— Work task —
For the records below, print the lines from the line with "gekauft haben, dürfen eine Rezension abgeben." through the line with "Ähnliche Produkte" exactly as written; include both end lines and exclude the rest.

— Records for this task —

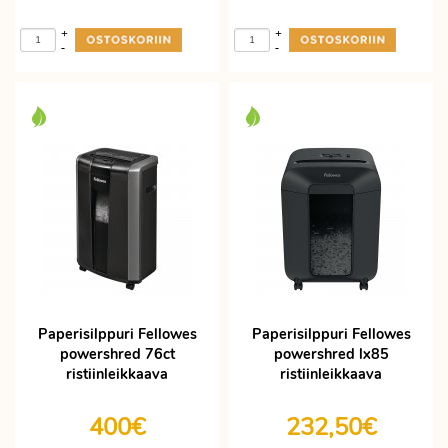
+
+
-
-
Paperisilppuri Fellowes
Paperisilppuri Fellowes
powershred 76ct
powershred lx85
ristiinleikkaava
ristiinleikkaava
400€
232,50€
---
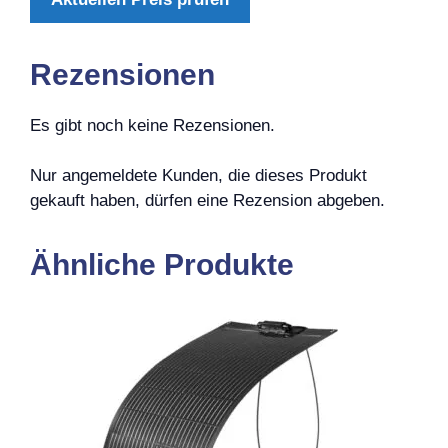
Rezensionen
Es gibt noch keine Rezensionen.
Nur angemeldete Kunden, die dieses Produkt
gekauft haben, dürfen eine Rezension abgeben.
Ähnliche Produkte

— Answer below —
gekauft haben, dürfen eine Rezension abgeben.
Ähnliche Produkte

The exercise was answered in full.